Dataset items >>
— Start —

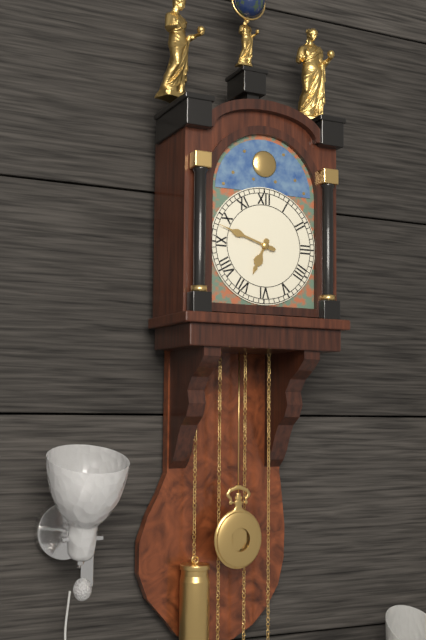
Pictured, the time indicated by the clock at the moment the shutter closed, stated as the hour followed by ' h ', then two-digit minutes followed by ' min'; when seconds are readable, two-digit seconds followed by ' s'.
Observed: 6 h 48 min
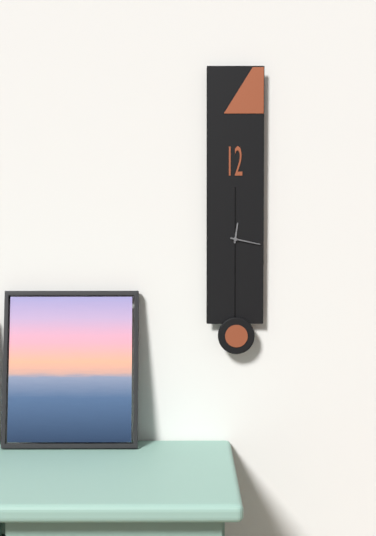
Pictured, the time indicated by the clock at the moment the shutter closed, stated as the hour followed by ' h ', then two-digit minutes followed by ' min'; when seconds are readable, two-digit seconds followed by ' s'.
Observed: 12 h 17 min
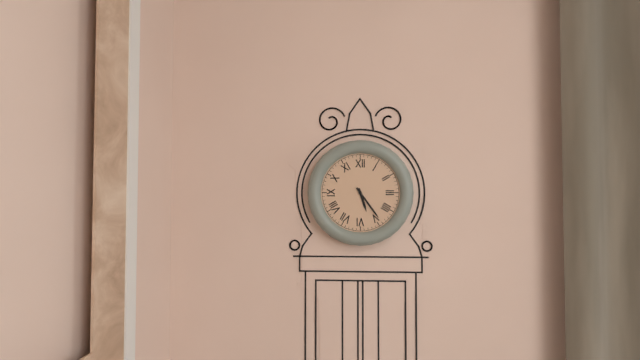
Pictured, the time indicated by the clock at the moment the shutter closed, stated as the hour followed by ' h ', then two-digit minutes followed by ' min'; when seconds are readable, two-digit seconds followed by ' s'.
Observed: 5 h 24 min
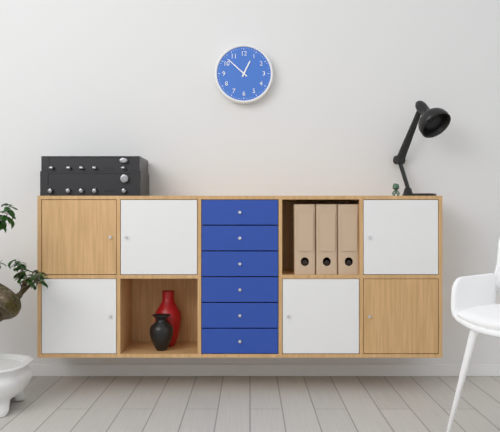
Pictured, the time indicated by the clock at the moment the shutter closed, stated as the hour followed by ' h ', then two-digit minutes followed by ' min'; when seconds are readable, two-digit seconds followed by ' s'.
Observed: 12 h 52 min
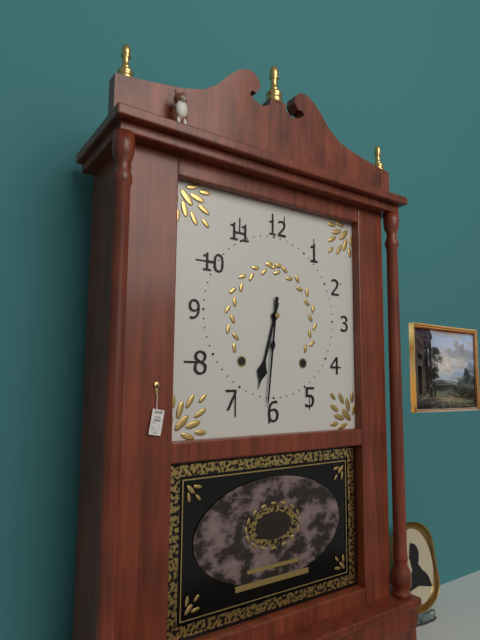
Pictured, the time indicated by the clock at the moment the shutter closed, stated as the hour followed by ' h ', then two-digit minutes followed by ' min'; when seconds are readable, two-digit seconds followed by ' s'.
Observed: 6 h 31 min
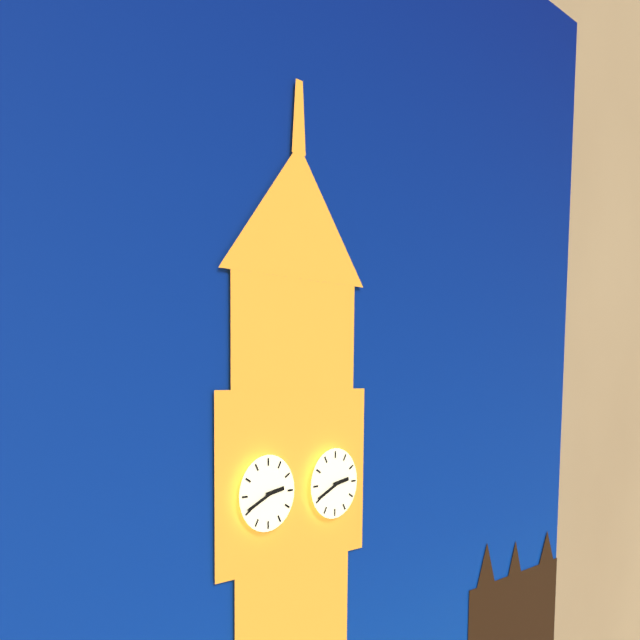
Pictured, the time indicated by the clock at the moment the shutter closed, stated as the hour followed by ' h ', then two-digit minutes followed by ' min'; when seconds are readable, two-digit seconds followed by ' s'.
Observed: 2 h 41 min
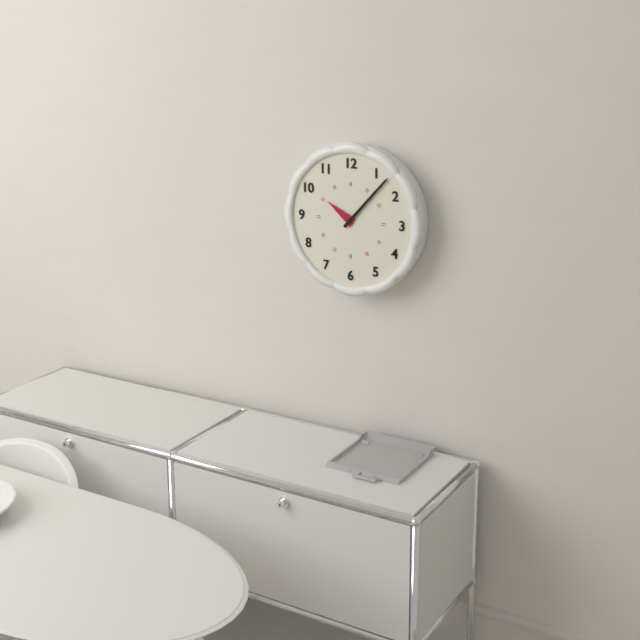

— End —

Problem to work on >>
How many lines in the items above contain the word "Observed"? Reply with the number only.

Task output >>
6